Pour l’avocate des parties civiles, Me Da Silveira, c’est un dossier lourd et compliqué. « Les crimes les plus odieux sont ceux que l’on commet dans l’intimité. Les enfants ont vécu dans la violence et dans la survie.  Je me suis battue pour survivre et je ne suis pas morte, m’a confié Corinne. » Elle poursuit, « l’accusé est connu depuis 2008 pour être violent envers sa compagne et ses enfants. C’est pour cela que des éducateurs sont intervenus. »

Elle revient sur l’enfance de Corinne : « Elle avait six ans quand il a commencé à la toucher et huit ans quand il l’a pénétrée. Sa parole est vraie, authentique. Son hymen est déchiré… » L’accusé marmonne et conteste, Me Da Silveira ne se démonte pas. Elle poursuit : « cette jeune fille a été fracassée. Elle pensait à le tuer. Et c’est comme cela qu’elle a survécu. »
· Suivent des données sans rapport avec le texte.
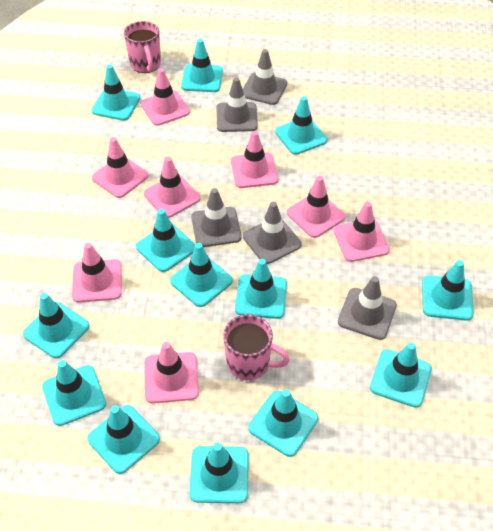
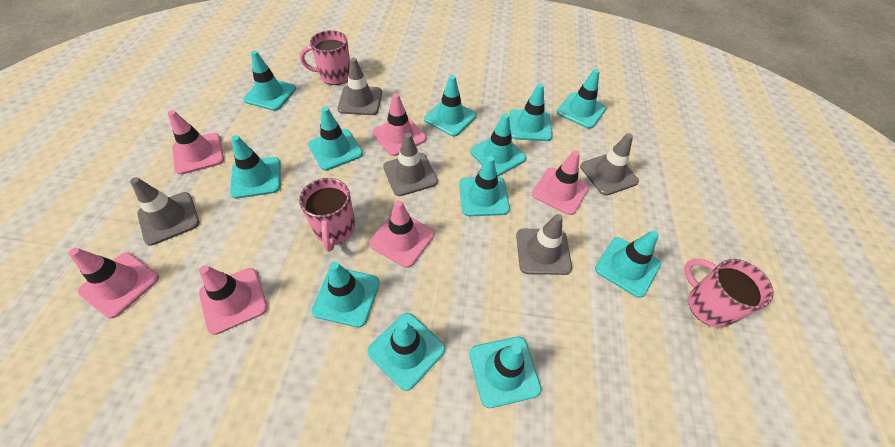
pink mug: [124,21,161,73] [223,314,290,380] = 2 -> [299,178,355,252] [300,30,350,85] [684,259,774,328] = 3
pink traffic cone: [72,243,122,302] [92,137,148,198] [141,68,190,126] [144,157,200,218] [144,342,199,403] [231,131,278,188] [287,176,345,238] [334,202,390,262] = 8 -> [69,248,159,318] [168,110,224,175] [199,265,268,335] [369,200,434,268] [372,93,426,156] [532,151,589,215] = 6
turquoise traffic cone: [23,293,90,358] [42,360,106,426] [87,405,160,474] [92,65,140,121] [136,209,195,272] [170,243,233,307] [181,39,223,92] [190,443,249,503] [235,259,287,319] [248,389,318,457] [275,96,327,155] [370,343,432,408] [422,260,474,321] = 13 -> [230,135,281,199] [243,51,296,111] [308,107,363,171] [311,262,380,327] [368,313,445,391] [424,75,476,137] [459,156,510,216] [469,337,541,408] [470,113,526,176] [509,83,552,141] [557,69,606,129] [595,230,661,298] = 12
Revenant sur le traumatisme que les faits ont causé sur la fratrie, elle s’exclame, « est-ce cela que l’on attend d’un père ? Il n’a pas eu un seul mot pour ses enfants. La seule chose qu’on l’a  entendu dire c’est sa vie en prison et qu’il allait se suicider. » Elle fixe les jurés. « La peine que vous allez prononcer va les renforcer dans leur sentiment de victimes. Je vous demande de les recevoir en tant que telles. Dans cette histoire, il n’y a pas de mensonges ni dissimulation. »

Le procès se conclura demain avec les réquisitions de l’accusation et les plaidoiries de la défense. Le verdict devrait être rendu en fin de journée.